Exercise set:
1. Can you rewrite the paragraph of the Harpos FC piece that begins "In 2015 I contacted Freeston" more briefly, keeping its main facts?
2. Which people does the Harpos FC piece mention by full name?
3. Could you carry the Harpos FC piece on from its final sentence?

Provided text:
· · ·

In the wintry shadows of the godly Flatirons, the Boulder, CO based semi-professional soccer team, Harpos FC, have huddled together - shoulder to shoulder, weaving their arms no tighter than an industry grade hemp knot - hanging onto every word of their coach, Steve Lepper, and Johnny Freeston - owner/manager and hawkish spirit animal of the team. With 28 seconds remaining in the title game, Harpos FC's Joey Matibag re-directed a ball goal bound with this forehead, just past the out-stretched digits of the opposing goalkeeper, leveling the score against the Rio Grande Valley Devils (Texas) at five a piece.
Among the many things about Harpos FC that I have come to appreciate over the past year, their incessant use of the huddle strikes me first. That, and their attitude for each other, especially in that exact moment as Lepper and Freeston wax emotive tactics.
In 2015 I contacted Freeston about interviewing Harpos FC before their U.S. Open Cup qualifier against Colorado Rush. Stock questions were up my sleeve; I'd interview them for a football podcast that I co-hosted with Jose Bueno, Flakoglost Futbol Pod, and then be on my merry way. But, as the Gods are emphatically aware, the law of attraction doesn't jive that way. And I'm sure if Jose Bueno would stop pacing he'd likely agree.
The Harpos huddle breaks and the inimitably tall, rabble-rousing forward, Shane Wheeler stalks over to the crowd, "C'mon!" he yells, clapping his hands together. "C'mon!"
Our response back is volcanic. "LETS GO HARPOS!" We scream and bang at the glass. The chaotic din of a thousand voices caroms off the white padded walls, hovering over the dense and dewless turf. I look over at Jose Bueno. He's a wobbly top helplessly running into screaming humans standing within a mere tongue lick's length from the glass. "H.A.R - P.O.S - HARPOS are the FUCKIN' BEST!" He sings.
Those around Jose Bueno are amused.

· · ·

Provided material:
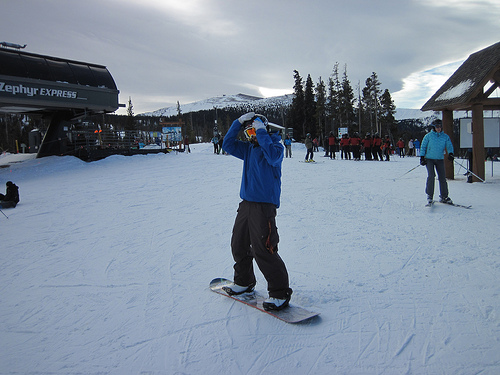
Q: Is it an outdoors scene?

· · ·

Answers to the exercises:
1. In 2015 I contacted Freeston to interview Harpos FC before their U.S. Open Cup qualifier against Colorado Rush. The plan was to ask stock questions for Flakoglost Futbol Pod, a football podcast I co-hosted with Jose Bueno, and then move on. It didn't work out that way, and Jose Bueno would likely agree.

2.
- Steve Lepper
- Johnny Freeston
- Joey Matibag
- Jose Bueno
- Shane Wheeler

3.
Nearly one year to the day I stood under the roof of the Holmesdale end at Selhurst Park, enjoying the predominant sounds of the male mating call for South London's, Crystal Palace (I am not a Palace supporter, but with the Crystal's and their high leg kicks, Kayla the Bald Eagle flying about before kick-off, and the supporters ceaselessly singing, every bit of it was authentic and felt like true community). One year later, in Boulder, to experience that same fervor and authenticity, similar passion for a team very much tied to it's own community - albeit on a minor scale, especially when 30 minutes away a Major League Soccer (MLS) game staring Steven Gerrard and Nigel De Jong, Shkelzen Gashi and Jared Watts ticked itself into the 90th minute - my love and support for a non-league, community football club was fully realized.
Jose Bueno tends to tell people in our football circle (or anyone willing to listen) why supporting community soccer in America matters, and why soccer fans should support the game at the grassroots level. When he's not met with a blank stare (And I assume the glances that Jose has received when talking about such a topic are uncannily similar to those that I likely received from some woman, who, while shopping for a blouse, was startled to find a three year-old stinking of maple syrup, secretly shitting his snug-fitting corduroy trousers) he's occasionally met with criticism for wasting his time and support on non-league teams such as Harpos FC.
"You should feel lucky just to have an MLS team in your backyard!" The dubitable will criticize Jose Bueno, road testing the one-liners they read earlier that day from the "comments section" of a soccer blog.
Other comments Jose Bueno faces border willful ignorance - as to how the game has evolved globally - especially in pockets where professional leagues don't exist, not to mention impoverished pockets. "How can you watch a bunch of has-beens?" They'll sometimes say to Jose Bueno. "Harpos doesn't even play in a minor league!"
Undoubtedly Jose will say something polite (or reference the non-league troubadour, turned household hero, Jamie Vardy) and I'm 85% paraphrasing Jose Bueno, "Harpos are special because they do the little things right, they play for each other, they win and lose together, they're always striving to become better, without regard for money."
Kind of hard to argue with Jose Bueno there, isn't it?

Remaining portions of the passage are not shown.